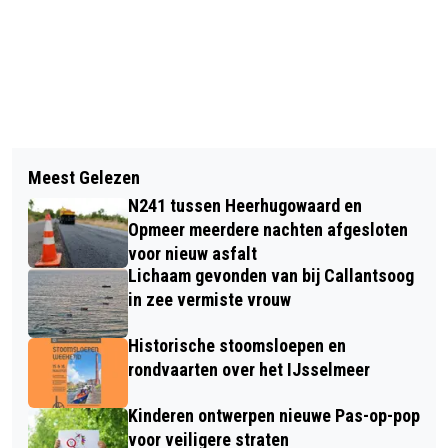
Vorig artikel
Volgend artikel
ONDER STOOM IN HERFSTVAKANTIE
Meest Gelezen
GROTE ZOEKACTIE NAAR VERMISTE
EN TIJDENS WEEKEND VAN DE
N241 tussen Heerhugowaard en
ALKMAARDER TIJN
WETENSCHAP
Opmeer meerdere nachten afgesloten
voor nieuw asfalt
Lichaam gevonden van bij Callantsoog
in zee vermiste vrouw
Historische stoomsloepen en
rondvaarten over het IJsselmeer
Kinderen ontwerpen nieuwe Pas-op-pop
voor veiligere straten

--

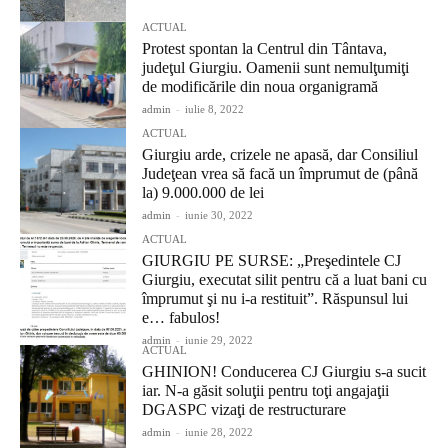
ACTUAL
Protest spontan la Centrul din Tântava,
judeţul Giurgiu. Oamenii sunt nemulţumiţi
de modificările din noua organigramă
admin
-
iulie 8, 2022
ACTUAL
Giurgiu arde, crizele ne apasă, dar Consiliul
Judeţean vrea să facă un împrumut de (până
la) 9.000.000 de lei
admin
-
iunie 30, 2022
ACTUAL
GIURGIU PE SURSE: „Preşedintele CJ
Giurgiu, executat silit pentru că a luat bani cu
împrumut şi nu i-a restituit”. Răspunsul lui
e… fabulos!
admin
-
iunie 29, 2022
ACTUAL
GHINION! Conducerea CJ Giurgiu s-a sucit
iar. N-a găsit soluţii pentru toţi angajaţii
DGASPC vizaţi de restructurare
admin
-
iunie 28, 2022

* * *

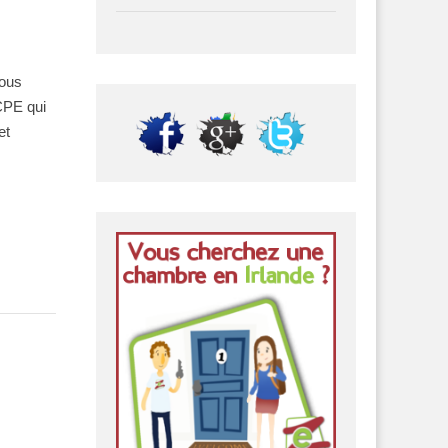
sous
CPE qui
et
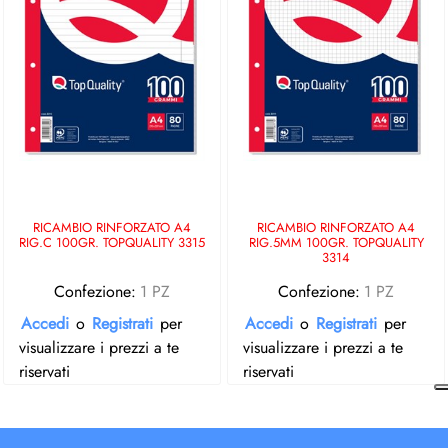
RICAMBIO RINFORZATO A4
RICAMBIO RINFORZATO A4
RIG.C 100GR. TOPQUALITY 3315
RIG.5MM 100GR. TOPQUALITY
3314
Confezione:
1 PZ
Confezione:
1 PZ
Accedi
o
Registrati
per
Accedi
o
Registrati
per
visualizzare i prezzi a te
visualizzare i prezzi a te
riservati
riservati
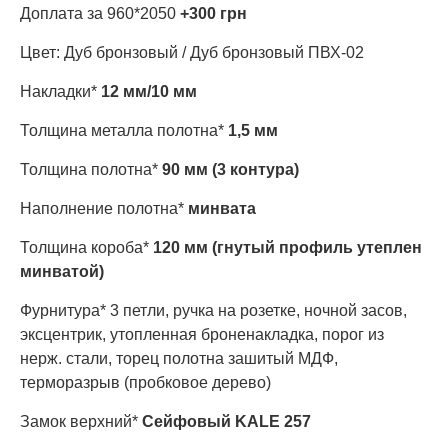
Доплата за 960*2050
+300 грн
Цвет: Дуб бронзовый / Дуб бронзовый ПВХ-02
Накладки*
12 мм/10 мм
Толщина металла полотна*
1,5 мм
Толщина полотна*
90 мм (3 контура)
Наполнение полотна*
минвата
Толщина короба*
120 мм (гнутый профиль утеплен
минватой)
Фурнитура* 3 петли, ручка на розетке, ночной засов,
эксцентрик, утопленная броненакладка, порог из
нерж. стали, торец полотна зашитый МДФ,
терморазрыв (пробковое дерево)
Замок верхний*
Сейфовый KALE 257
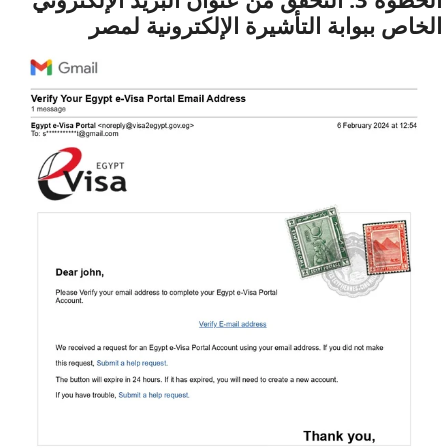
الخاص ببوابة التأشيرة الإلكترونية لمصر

§ **Prompt**
In the listing above, find the line containing "ONDER STOOM IN HERFSTVAKANTIE" and the line containing "voor veiligere straten", then retype both and every line between them exactly, with nothing else.

§ **Reply**
ONDER STOOM IN HERFSTVAKANTIE
Meest Gelezen
GROTE ZOEKACTIE NAAR VERMISTE
EN TIJDENS WEEKEND VAN DE
N241 tussen Heerhugowaard en
ALKMAARDER TIJN
WETENSCHAP
Opmeer meerdere nachten afgesloten
voor nieuw asfalt
Lichaam gevonden van bij Callantsoog
in zee vermiste vrouw
Historische stoomsloepen en
rondvaarten over het IJsselmeer
Kinderen ontwerpen nieuwe Pas-op-pop
voor veiligere straten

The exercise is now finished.